Tras leerlo supo por qué lo había comprado. No había sido ella quien había elegido al libro, sino el libro a ella. Desde la tienda le hizo una seña y la obligó a entrar y a cogerle, a leerle. Era él quien le enseñaría que había gente que se hacía las mismas preguntas que ella, y que había respuestas. No sabía si eran las respuestas únicas y verdaderas, pero al menos le enseñaron que sus pensamientos no eran tan raros como le parecían.

La lectura de aquél libro le abrió los ojos a nuevos pensamientos, a nuevos conocimientos, y a nuevas inquietudes… pero le dio paz y le enseñó que no debía quedarse sentada al fondo del abismo esperando una mano, una chispa de luz que llenara su oscuridad, sino que debía dar una patada al fondo y coger impulso para subir y ver la luz desde arriba. Era ella quien debía actuar y no los demás. Esperar no era la salida. Y le enseñó que no estaba sola, que había miles y miles de personas que pensaban como ella, que sentían como ella… que al fin y al cabo estamos hechos de la misma materia.

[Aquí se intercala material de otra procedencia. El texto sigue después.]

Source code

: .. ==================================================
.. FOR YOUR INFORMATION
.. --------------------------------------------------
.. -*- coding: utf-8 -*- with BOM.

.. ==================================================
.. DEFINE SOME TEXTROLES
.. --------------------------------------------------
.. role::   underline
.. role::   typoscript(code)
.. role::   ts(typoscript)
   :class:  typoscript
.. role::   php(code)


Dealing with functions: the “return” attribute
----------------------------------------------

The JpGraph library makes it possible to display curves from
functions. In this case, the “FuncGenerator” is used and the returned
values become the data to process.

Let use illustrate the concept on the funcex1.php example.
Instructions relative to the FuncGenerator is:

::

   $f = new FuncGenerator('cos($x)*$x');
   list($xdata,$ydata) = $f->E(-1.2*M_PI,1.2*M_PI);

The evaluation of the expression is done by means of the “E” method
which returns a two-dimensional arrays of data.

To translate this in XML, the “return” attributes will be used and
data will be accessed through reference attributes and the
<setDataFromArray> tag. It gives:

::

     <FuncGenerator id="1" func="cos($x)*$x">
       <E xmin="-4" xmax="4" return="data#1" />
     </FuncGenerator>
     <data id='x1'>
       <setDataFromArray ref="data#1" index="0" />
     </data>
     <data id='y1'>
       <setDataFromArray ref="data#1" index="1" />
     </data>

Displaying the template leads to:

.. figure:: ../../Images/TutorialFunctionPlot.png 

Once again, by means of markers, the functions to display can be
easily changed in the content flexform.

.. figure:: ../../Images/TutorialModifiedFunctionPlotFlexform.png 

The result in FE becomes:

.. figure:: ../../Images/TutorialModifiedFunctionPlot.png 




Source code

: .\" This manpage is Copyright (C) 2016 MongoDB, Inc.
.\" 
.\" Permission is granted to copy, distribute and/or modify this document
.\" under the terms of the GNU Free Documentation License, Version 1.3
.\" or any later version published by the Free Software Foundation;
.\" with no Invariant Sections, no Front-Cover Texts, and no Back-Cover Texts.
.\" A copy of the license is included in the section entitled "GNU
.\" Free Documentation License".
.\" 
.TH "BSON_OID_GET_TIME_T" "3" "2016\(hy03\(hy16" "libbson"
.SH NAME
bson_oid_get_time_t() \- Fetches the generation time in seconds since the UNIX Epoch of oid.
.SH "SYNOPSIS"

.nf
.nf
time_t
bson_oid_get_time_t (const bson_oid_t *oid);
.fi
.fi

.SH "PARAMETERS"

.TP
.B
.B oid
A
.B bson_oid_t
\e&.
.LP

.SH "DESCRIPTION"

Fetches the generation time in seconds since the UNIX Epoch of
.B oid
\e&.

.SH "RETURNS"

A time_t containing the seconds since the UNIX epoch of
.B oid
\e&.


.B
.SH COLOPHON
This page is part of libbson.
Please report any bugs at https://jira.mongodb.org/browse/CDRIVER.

Desde entonces ve la vida de otra manera y mira más allá de lo visible para ver lo invisible a los ojos humanos, pero no a los del alma. Y el tiempo le demostró que a veces hay magia y los que una vez se conocieron vuelven a hacerlo con el tiempo, una y otra vez, como en una espiral de humo que gira y gira y no se acaba.

Cogió fuerza, dio la patada y salió del abismo, y hoy sigue fuera, negándose a volver a entrar pero sin miedo de hacerlo. Sabe que al llegar al fondo tocará suelo y volverá a levantarse.

El libro fue una de las chispas que iluminó su oscuridad y la guió hasta llegar a lo que hoy es. Él la encontró porque tenía que encontrarla… porque todo lo que acontece sucede por alguna razón.

Aun hoy, cada vez que pasa por la puerta de aquella librería recuerda aquél día de mayo en que empezó a ver la luz.